Почти каждый вечер он готовил себе чифирь. Заваривал из своих запасов большую пачку дешёвого грузинского чая второго сорта, процеживал в большую кружку через марлю от полога, затем уже в полученное высыпал из второй и доводил до кипения. Конечный небольшой остаток в виде густой коричневой жижи с видимым наслаждением неспешно потягивал за общим столом, закусывая кусочками пилёного сахара.
Юрка как-то попробовал странное угощение с милостивого согласия чаёвника. Действительно, это пойло без сахара не шло в горло, а такой кайф, сопровождаемый бешеным сердцебиением, парню совершенно не понравился, как и мочегонное почти безостановочное действие не на один час. Одной попытки хватило навсегда. Гораздо позже Юрий узнал, что те, кто на зоне подсаживались на чифирь и не отказывались от такой привычки уже на свободе, никогда не жили дольше нескольких лет. Инсульт, инфаркт, нелады с желудком нередко дополняли приобретённые за колючкой болезни. Вряд ли Гриня смог избежать в дальнейшем такой участи.
После ритуального чаепития по-зековски речь водителя становилась нечленораздельной, за исключением часто проскакивающих матерных слов. Через какое-то время он поднимался и уверенно шагал к своей машине, чтобы тут же умчаться куда-то в степь. Кто-то предположил, что в посёлке неподалёку Григорий завёл себе зазнобу.
Несмотря ни на что, каждое утро на восходе солнца всех будило громкое урчание мощного зиловского мотора. Сам же водитель, свежий как огурчик, присаживался за стол перекусить со всеми перед новым рабочим днём. И хотя он никогда не отказывался, если ему предлагали выпить вина или чего покрепче, упорно хранил верность зоновскому напитку.
«ГАЗоном» же управлял Сашок, весёлый разговорчивый парень лет двадцати с хвостиком, с виду немногим старше Юрки. Этот выпускник каких-то там механизаторских курсов, о чём не раз похвалялся, научил, как закачивать большим шприцем сквозь корку целого арбуза самогон или спирт, чтобы приготовить колхозный крюшон. Особенностью употребления получаемого продукта было не питьё, а дружное выскрёбывание столовыми ложками проспиртованной мякоти до самой цедры. Сомнительно, чтобы там могло происходить какое-то брожение, но результат всегда был налицо. Опытным путём механизатор-водитель постиг то, что положено знать любому пищевому технологу: мякоть и сок арбуза служили хорошими сорбентами для осаждения сивушных масел и прочей сопутствующей алкоголю отравы.

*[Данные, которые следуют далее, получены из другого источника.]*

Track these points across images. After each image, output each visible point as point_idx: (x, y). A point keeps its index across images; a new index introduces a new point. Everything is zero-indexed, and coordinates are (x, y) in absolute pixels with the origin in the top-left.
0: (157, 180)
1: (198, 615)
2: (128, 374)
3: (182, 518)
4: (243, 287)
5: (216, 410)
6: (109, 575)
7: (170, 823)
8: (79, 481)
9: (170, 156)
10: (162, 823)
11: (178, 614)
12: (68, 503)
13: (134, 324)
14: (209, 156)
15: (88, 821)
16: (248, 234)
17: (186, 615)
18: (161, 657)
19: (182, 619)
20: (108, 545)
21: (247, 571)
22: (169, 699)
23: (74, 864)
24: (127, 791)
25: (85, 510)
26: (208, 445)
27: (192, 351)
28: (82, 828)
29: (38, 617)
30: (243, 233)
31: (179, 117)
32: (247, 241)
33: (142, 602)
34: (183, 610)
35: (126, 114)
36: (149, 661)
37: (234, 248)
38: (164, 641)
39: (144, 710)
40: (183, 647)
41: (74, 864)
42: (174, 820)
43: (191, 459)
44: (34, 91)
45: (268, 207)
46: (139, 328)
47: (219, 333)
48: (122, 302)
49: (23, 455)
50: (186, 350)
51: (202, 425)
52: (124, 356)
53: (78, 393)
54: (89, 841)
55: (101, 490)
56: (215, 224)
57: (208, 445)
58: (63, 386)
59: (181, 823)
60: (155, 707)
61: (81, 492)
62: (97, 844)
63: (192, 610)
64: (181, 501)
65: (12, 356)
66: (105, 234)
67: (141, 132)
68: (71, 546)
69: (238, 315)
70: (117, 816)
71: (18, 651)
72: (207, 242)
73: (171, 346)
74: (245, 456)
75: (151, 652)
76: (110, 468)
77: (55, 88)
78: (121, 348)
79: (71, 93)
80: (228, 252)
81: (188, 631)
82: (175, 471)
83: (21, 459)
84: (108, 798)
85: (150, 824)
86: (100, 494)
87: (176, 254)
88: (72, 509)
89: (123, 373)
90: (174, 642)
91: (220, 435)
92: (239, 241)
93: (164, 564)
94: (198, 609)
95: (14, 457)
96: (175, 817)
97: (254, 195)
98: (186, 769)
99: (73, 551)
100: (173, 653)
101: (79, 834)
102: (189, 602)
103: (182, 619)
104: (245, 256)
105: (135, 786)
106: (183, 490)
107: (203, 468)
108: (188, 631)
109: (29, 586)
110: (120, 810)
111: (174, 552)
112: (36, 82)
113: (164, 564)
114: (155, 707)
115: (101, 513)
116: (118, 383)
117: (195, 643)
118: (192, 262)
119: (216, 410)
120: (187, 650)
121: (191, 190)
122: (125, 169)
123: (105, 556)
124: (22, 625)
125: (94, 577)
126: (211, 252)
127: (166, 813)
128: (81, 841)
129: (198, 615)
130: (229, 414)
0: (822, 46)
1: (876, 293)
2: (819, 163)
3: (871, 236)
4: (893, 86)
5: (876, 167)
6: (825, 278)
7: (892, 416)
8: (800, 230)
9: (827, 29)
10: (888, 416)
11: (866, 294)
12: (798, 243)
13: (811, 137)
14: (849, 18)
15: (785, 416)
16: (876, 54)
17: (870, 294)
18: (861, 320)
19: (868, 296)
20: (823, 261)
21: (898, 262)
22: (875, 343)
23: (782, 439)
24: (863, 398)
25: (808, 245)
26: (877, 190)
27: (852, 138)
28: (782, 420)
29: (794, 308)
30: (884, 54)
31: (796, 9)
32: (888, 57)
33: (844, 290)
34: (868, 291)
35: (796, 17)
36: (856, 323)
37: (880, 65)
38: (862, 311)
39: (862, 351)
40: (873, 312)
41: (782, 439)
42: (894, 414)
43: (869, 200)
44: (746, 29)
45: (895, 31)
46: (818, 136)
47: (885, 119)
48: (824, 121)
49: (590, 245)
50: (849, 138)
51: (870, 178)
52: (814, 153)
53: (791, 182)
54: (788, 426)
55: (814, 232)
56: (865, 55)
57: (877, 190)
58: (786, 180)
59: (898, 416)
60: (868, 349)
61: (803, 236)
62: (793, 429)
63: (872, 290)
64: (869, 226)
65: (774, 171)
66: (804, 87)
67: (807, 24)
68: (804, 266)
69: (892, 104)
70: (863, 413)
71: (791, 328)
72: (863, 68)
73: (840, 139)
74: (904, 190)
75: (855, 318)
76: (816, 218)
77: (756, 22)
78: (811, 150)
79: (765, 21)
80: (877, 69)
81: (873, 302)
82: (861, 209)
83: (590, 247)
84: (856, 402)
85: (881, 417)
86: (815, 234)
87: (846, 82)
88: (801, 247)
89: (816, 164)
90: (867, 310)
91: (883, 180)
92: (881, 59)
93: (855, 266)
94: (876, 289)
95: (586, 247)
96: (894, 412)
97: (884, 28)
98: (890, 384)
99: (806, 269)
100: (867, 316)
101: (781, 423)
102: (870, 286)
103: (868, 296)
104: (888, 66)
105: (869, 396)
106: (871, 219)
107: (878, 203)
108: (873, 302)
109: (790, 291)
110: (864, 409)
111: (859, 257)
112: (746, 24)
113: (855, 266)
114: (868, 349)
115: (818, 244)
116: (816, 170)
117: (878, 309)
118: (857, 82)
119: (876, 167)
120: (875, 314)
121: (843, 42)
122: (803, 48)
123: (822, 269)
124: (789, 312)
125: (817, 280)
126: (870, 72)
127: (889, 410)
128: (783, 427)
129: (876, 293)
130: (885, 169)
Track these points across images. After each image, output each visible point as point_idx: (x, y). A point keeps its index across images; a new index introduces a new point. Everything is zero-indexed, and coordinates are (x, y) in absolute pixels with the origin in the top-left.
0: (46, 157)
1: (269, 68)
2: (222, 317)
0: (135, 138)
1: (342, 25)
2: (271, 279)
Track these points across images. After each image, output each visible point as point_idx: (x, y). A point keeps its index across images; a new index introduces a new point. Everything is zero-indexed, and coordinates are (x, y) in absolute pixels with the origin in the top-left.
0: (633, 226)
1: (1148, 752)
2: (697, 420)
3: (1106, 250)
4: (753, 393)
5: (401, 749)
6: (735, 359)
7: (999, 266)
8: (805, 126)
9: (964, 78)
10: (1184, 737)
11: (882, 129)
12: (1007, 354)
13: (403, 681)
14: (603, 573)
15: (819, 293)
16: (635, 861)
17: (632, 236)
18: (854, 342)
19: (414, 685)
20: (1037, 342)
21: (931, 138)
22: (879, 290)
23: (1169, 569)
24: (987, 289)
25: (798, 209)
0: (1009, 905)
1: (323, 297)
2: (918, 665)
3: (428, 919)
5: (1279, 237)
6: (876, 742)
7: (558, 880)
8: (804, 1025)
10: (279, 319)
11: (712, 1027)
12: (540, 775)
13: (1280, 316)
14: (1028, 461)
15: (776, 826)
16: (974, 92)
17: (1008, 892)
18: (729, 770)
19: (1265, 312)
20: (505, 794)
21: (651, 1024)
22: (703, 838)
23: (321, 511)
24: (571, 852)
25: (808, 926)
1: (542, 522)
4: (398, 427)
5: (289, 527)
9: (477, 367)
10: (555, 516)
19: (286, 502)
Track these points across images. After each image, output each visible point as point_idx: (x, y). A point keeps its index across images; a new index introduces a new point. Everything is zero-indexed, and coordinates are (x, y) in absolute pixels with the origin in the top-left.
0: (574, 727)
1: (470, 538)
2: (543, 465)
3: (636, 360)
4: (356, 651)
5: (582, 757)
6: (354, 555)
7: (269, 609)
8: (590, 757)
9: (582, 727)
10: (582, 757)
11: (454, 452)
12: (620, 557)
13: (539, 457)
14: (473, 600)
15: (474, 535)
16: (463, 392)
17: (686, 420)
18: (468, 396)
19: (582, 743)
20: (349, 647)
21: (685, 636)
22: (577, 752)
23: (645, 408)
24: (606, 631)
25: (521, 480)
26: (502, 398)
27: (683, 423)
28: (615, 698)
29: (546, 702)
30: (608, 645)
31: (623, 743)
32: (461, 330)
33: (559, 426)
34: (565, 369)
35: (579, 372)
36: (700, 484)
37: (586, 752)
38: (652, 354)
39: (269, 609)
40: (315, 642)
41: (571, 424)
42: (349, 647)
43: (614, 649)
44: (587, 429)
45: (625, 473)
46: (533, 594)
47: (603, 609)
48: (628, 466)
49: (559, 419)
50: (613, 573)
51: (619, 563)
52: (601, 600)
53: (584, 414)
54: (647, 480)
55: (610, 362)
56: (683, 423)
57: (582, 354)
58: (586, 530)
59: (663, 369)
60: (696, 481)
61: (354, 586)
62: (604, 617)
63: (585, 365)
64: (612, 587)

Именно Сашок показал, как местные расправляются с арбузами. Удар кулака по верхнему полюсу заставлял с одного раза раскрыться полосатый плод во все стороны диковинными алыми лепестками, усыпанными тёмными точками семян. В центре, где обычно у нормального цветка положено находиться пестику, оставался торчать кверху свободный от семечек красный конус. Местные называли эту серединку «афонькой» – самый вкусный кусок, сохраняющийся на бахче холодным даже до самого жаркого полдня, когда толстая корка с прилегающей внутри мякотью успевала прогреться насквозь. К тому же такая «афонька» казалась сбывшейся наяву мечтой всех лентяев – даже семки не надо выплёвывать.
Никто из бригады вовсе не собирался целыми днями надрываться на колхозных полях, как американские рабы на плантациях, или ставить стахановские рекорды по сбору урожая. Как только общим трудом вырастала арбузная горка приличных размеров, всем скопом заваливались на неё, кому как удобно. Кто дремал, кто травил анекдоты, кто-то просто смотрел в небо, жмурясь на сентябрьское солнце, или беседовал о жизни. Но всегда кто-то чутко и зорко прислушивался и высматривал, не возникнет ли вдали на просёлочной дороге «бугор» – колхозный бригадир из посёлка на личном мотоцикле. Стоило только кому-то поднять тревогу, все тотчас выстраивались в цепь, в которой каждый знал своё место, и старательно делали вид, будто продолжают усиленный сбор бахчевой культуры. Не было случая, чтобы проглядели своего надзирателя или не услышали издалека знакомый треск мотора «Урала» с коляской. А там подходил один из грузовиков, который немедленно загружали тем же проверенным способом, перекидывая друг другу с рук на руки арбузы. В конце цепочки уже в кузове двое едва поспевали аккуратно укладывать «ягодки», иногда за десять килограмм, одну к другой. Как только бригадир уезжал, всё возвращалось к исходному, начиная с возведения новой арбузной пирамиды.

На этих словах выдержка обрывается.